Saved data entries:
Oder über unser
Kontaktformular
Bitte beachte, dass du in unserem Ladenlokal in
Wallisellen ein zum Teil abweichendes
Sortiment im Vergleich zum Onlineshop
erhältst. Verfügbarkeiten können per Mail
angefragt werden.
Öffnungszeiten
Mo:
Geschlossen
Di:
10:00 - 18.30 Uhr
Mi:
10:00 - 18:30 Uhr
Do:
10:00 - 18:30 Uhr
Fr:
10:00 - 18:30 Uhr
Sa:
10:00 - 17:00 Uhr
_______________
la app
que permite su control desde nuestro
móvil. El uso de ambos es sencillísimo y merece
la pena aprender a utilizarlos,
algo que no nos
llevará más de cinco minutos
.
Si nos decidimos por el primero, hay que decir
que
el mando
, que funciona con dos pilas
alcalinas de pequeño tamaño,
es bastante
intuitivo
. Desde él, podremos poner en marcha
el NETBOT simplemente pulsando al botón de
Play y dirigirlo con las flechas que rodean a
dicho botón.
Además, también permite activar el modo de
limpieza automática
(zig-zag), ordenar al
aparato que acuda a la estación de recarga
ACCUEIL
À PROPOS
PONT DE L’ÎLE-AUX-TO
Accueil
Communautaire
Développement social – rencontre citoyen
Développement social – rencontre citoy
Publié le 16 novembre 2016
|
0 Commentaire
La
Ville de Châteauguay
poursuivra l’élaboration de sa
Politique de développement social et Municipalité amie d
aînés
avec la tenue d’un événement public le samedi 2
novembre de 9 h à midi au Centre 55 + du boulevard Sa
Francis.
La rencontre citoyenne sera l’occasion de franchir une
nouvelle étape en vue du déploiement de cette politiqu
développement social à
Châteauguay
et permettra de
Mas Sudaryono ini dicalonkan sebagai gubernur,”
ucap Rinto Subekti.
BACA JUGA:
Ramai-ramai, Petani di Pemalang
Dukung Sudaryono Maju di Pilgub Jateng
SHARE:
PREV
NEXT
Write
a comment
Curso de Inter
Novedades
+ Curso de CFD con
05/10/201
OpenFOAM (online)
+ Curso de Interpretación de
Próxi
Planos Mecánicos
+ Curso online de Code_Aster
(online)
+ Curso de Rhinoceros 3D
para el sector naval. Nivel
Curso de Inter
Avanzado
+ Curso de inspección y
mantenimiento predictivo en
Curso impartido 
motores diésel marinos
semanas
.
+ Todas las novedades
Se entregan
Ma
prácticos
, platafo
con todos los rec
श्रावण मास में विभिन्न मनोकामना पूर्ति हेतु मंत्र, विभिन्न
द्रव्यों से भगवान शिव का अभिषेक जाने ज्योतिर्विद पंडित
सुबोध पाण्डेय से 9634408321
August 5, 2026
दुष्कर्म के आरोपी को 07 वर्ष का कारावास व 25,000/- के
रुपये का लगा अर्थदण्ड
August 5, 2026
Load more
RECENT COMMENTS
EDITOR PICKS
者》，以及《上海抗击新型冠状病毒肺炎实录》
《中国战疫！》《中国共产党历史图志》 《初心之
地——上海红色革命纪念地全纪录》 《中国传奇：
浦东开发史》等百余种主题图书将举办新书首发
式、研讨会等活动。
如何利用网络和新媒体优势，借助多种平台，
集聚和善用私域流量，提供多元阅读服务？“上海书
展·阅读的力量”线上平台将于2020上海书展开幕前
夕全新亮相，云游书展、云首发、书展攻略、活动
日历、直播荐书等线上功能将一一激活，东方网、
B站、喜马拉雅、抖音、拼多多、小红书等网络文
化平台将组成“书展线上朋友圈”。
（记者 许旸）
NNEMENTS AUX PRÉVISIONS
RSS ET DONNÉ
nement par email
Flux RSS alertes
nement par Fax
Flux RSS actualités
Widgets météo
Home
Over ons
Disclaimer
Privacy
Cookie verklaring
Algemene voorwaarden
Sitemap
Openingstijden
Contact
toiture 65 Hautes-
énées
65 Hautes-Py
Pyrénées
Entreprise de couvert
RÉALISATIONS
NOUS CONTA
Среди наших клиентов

**PROBLEM TO SOLVE**
Write out the items above again, switching every "Uhr" to "h" and keeping everything else unchanged.

**SOLUTION**
Oder über unser
Kontaktformular
Bitte beachte, dass du in unserem Ladenlokal in
Wallisellen ein zum Teil abweichendes
Sortiment im Vergleich zum Onlineshop
erhältst. Verfügbarkeiten können per Mail
angefragt werden.
Öffnungszeiten
Mo:
Geschlossen
Di:
10:00 - 18.30 h
Mi:
10:00 - 18:30 h
Do:
10:00 - 18:30 h
Fr:
10:00 - 18:30 h
Sa:
10:00 - 17:00 h
_______________
la app
que permite su control desde nuestro
móvil. El uso de ambos es sencillísimo y merece
la pena aprender a utilizarlos,
algo que no nos
llevará más de cinco minutos
.
Si nos decidimos por el primero, hay que decir
que
el mando
, que funciona con dos pilas
alcalinas de pequeño tamaño,
es bastante
intuitivo
. Desde él, podremos poner en marcha
el NETBOT simplemente pulsando al botón de
Play y dirigirlo con las flechas que rodean a
dicho botón.
Además, también permite activar el modo de
limpieza automática
(zig-zag), ordenar al
aparato que acuda a la estación de recarga
ACCUEIL
À PROPOS
PONT DE L’ÎLE-AUX-TO
Accueil
Communautaire
Développement social – rencontre citoyen
Développement social – rencontre citoy
Publié le 16 novembre 2016
|
0 Commentaire
La
Ville de Châteauguay
poursuivra l’élaboration de sa
Politique de développement social et Municipalité amie d
aînés
avec la tenue d’un événement public le samedi 2
novembre de 9 h à midi au Centre 55 + du boulevard Sa
Francis.
La rencontre citoyenne sera l’occasion de franchir une
nouvelle étape en vue du déploiement de cette politiqu
développement social à
Châteauguay
et permettra de
Mas Sudaryono ini dicalonkan sebagai gubernur,”
ucap Rinto Subekti.
BACA JUGA:
Ramai-ramai, Petani di Pemalang
Dukung Sudaryono Maju di Pilgub Jateng
SHARE:
PREV
NEXT
Write
a comment
Curso de Inter
Novedades
+ Curso de CFD con
05/10/201
OpenFOAM (online)
+ Curso de Interpretación de
Próxi
Planos Mecánicos
+ Curso online de Code_Aster
(online)
+ Curso de Rhinoceros 3D
para el sector naval. Nivel
Curso de Inter
Avanzado
+ Curso de inspección y
mantenimiento predictivo en
Curso impartido 
motores diésel marinos
semanas
.
+ Todas las novedades
Se entregan
Ma
prácticos
, platafo
con todos los rec
श्रावण मास में विभिन्न मनोकामना पूर्ति हेतु मंत्र, विभिन्न
द्रव्यों से भगवान शिव का अभिषेक जाने ज्योतिर्विद पंडित
सुबोध पाण्डेय से 9634408321
August 5, 2026
दुष्कर्म के आरोपी को 07 वर्ष का कारावास व 25,000/- के
रुपये का लगा अर्थदण्ड
August 5, 2026
Load more
RECENT COMMENTS
EDITOR PICKS
者》，以及《上海抗击新型冠状病毒肺炎实录》
《中国战疫！》《中国共产党历史图志》 《初心之
地——上海红色革命纪念地全纪录》 《中国传奇：
浦东开发史》等百余种主题图书将举办新书首发
式、研讨会等活动。
如何利用网络和新媒体优势，借助多种平台，
集聚和善用私域流量，提供多元阅读服务？“上海书
展·阅读的力量”线上平台将于2020上海书展开幕前
夕全新亮相，云游书展、云首发、书展攻略、活动
日历、直播荐书等线上功能将一一激活，东方网、
B站、喜马拉雅、抖音、拼多多、小红书等网络文
化平台将组成“书展线上朋友圈”。
（记者 许旸）
NNEMENTS AUX PRÉVISIONS
RSS ET DONNÉ
nement par email
Flux RSS alertes
nement par Fax
Flux RSS actualités
Widgets météo
Home
Over ons
Disclaimer
Privacy
Cookie verklaring
Algemene voorwaarden
Sitemap
Openingstijden
Contact
toiture 65 Hautes-
énées
65 Hautes-Py
Pyrénées
Entreprise de couvert
RÉALISATIONS
NOUS CONTA
Среди наших клиентов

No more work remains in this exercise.